According to a 2020 University of California, San Francisco study, almost 30 years after Proposition 209, there has been some “recovery” in Black and Latino student enrollment in California medical schools. But removing the use of race as a consideration created equity gaps that schools had to innovate to overcome. Instead of struggling to recover loss diversity gains, educational institutions could focus on improving student experiences and support.
Students thrive in a more diverse environment
Kumar and Lewis say the holistic admissions process provides a more robust academic experience. Kumar said businesses must show direct, tangible support for diversity beyond slogans and recognizing particular affinity months. If people want to support future leaders, they need to consider who they are supporting and how they provide that support.

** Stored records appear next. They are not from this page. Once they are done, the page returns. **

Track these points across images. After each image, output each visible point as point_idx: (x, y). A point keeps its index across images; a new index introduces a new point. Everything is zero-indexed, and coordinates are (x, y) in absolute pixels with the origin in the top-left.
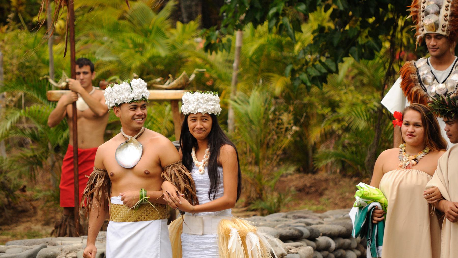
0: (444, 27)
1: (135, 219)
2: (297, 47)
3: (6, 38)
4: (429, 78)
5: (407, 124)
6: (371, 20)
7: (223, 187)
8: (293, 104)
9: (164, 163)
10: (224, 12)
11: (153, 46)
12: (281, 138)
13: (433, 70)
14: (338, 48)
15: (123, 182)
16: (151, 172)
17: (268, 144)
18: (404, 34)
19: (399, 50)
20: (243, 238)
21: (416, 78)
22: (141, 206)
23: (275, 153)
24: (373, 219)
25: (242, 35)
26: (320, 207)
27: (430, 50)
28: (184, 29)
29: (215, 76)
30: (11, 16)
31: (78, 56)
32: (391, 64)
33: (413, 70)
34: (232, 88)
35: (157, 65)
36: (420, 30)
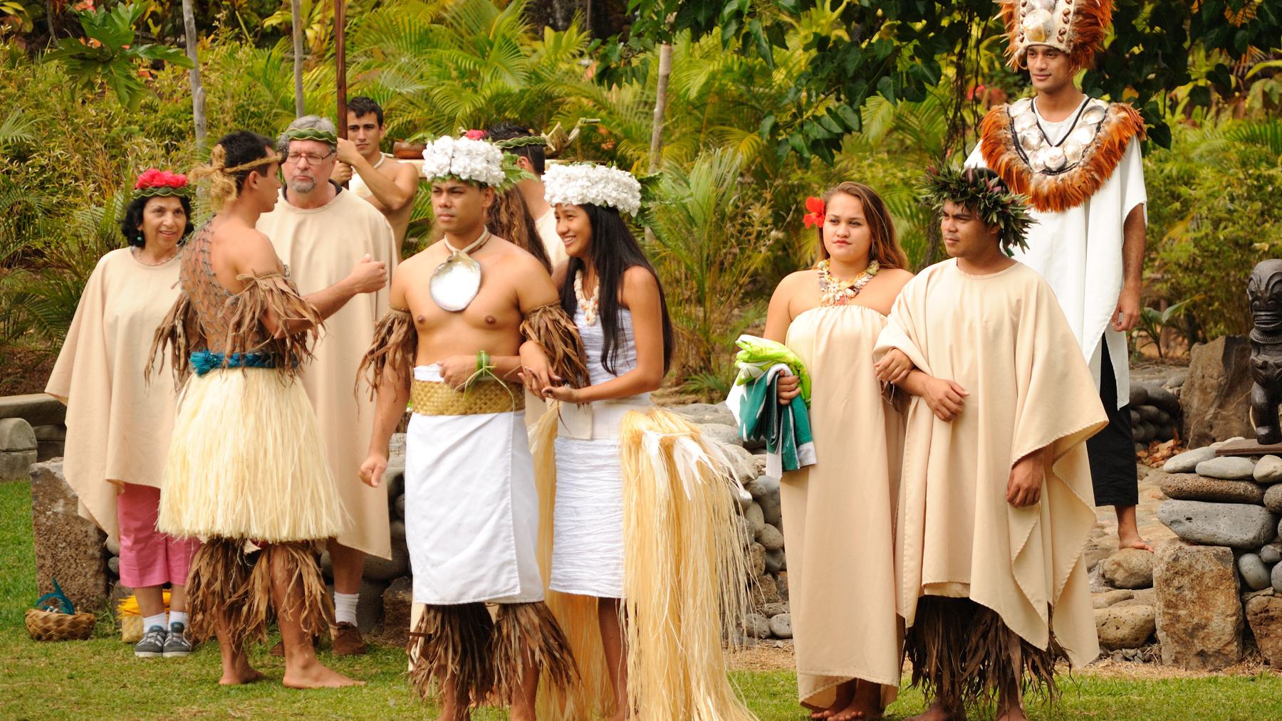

“A world in which race-conscious admissions is illegal wouldn’t provide all young people with that equal chance of being in those positions,” Kumar said. “It’s influencing the future generations of who is going to be in these workforces, who’s going to be in leadership positions and what kind of a world is being created to make people feel comfortable, seen, welcomed and valued.
Lewis said that fairness and equity in opportunity for all are at stake in the cases before the Supreme Court in the fall. He also sees efforts to roll back college admissions as exacerbating persisting inequalities in power and wealth, limiting equal access to educational opportunities.
“It’s not just about the numbers on your application and how they compare,” he explained. “Numbers can never take into account the full holistic view of an applicant. We have to look at where they come from, what they persevered through to make those accomplishments and how they played a role and every single factor.”